» **EXTRACT**

Rebuilding our Analytics

Back in 2023, we had an idea: build an analytics platform that treasurers could actually use without headaches. It needed to deliver real-time insights into key metrics like net cashflow, balances, and average transaction sizes, while being flexible enough to create dashboards tailored to every organization’s unique needs.

Our first attempt—fondly dubbed Naivety—was built on a single-threaded Go runtime that crunched data using basic computations. It worked... until it didn’t. As we started handling more data and onboarding more customers, the cracks showed. Scalability? Struggled. Latency? Painful. Reliability? Let’s just say there were a few late-night panic sessions.

This post is a deep dive into how we leveled up. We’ll walk through the evolution of our platform: from early attempts with a precompute layer to fully embracing ClickHouse for ultra-fast querying and real-time updates. It wasn’t all smooth sailing, but we came out with a system that can handle millions of transactions every minute and still feel lightning fast.

» **INFORMATION PROVIDED**
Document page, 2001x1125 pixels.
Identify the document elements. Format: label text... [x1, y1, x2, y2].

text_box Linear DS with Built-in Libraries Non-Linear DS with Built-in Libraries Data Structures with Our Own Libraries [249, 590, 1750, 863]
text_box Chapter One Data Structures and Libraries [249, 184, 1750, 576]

» **SET TASK**
Please continue the post about rebuilding the analytics platform, picking up right after its last paragraph.

» **ANSWER TO THIS PROBLEM**
Our Vision and Key Objectives

We set out to create an analytics platform that could deliver:

Real-time analytics and insights as fast as the data coming in.
Customizable dashboards to meet the unique reporting needs of each organization
Scalable data processing to deal with upto a million transactions being ingested every minute.

Analytics vBasic

Our initial implementation, which we affectionately call "Naivety," was on a Go runtime. This module aggregated data using mathematical primitives and single threaded evaluations.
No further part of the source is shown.